WORK ORDER
Write out the material in full, matching each line exactly.

EXERCISE DATA
%%

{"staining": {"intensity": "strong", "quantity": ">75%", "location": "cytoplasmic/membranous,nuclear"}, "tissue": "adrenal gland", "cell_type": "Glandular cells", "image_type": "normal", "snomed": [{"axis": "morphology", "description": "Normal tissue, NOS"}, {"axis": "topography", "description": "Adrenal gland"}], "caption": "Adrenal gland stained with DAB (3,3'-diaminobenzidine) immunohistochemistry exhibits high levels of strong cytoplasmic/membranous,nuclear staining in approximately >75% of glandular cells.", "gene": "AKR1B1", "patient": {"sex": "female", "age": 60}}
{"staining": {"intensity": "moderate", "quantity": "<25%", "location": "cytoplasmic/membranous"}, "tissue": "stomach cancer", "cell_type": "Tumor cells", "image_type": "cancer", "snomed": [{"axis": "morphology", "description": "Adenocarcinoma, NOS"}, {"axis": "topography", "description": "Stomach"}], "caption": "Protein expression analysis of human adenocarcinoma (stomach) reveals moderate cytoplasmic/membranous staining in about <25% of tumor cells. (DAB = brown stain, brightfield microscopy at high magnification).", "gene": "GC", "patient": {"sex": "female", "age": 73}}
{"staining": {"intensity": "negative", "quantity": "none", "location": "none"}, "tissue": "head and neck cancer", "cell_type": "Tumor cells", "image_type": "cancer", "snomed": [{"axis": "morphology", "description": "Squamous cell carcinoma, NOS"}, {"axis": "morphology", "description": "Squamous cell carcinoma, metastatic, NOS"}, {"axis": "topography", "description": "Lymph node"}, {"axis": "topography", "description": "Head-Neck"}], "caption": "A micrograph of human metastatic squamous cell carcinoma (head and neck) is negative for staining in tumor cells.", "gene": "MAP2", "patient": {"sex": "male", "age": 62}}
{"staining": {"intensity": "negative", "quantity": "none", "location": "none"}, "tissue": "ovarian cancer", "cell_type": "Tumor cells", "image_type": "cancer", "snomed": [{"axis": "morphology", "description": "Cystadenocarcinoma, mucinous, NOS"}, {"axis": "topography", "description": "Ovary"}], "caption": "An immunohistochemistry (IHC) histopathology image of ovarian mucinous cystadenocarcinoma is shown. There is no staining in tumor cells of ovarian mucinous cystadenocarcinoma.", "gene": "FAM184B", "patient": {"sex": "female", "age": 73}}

%%

FINISHED EXERCISE
{"staining": {"intensity": "strong", "quantity": ">75%", "location": "cytoplasmic/membranous,nuclear"}, "tissue": "adrenal gland", "cell_type": "Glandular cells", "image_type": "normal", "snomed": [{"axis": "morphology", "description": "Normal tissue, NOS"}, {"axis": "topography", "description": "Adrenal gland"}], "caption": "Adrenal gland stained with DAB (3,3'-diaminobenzidine) immunohistochemistry exhibits high levels of strong cytoplasmic/membranous,nuclear staining in approximately >75% of glandular cells.", "gene": "AKR1B1", "patient": {"sex": "female", "age": 60}}
{"staining": {"intensity": "moderate", "quantity": "<25%", "location": "cytoplasmic/membranous"}, "tissue": "stomach cancer", "cell_type": "Tumor cells", "image_type": "cancer", "snomed": [{"axis": "morphology", "description": "Adenocarcinoma, NOS"}, {"axis": "topography", "description": "Stomach"}], "caption": "Protein expression analysis of human adenocarcinoma (stomach) reveals moderate cytoplasmic/membranous staining in about <25% of tumor cells. (DAB = brown stain, brightfield microscopy at high magnification).", "gene": "GC", "patient": {"sex": "female", "age": 73}}
{"staining": {"intensity": "negative", "quantity": "none", "location": "none"}, "tissue": "head and neck cancer", "cell_type": "Tumor cells", "image_type": "cancer", "snomed": [{"axis": "morphology", "description": "Squamous cell carcinoma, NOS"}, {"axis": "morphology", "description": "Squamous cell carcinoma, metastatic, NOS"}, {"axis": "topography", "description": "Lymph node"}, {"axis": "topography", "description": "Head-Neck"}], "caption": "A micrograph of human metastatic squamous cell carcinoma (head and neck) is negative for staining in tumor cells.", "gene": "MAP2", "patient": {"sex": "male", "age": 62}}
{"staining": {"intensity": "negative", "quantity": "none", "location": "none"}, "tissue": "ovarian cancer", "cell_type": "Tumor cells", "image_type": "cancer", "snomed": [{"axis": "morphology", "description": "Cystadenocarcinoma, mucinous, NOS"}, {"axis": "topography", "description": "Ovary"}], "caption": "An immunohistochemistry (IHC) histopathology image of ovarian mucinous cystadenocarcinoma is shown. There is no staining in tumor cells of ovarian mucinous cystadenocarcinoma.", "gene": "FAM184B", "patient": {"sex": "female", "age": 73}}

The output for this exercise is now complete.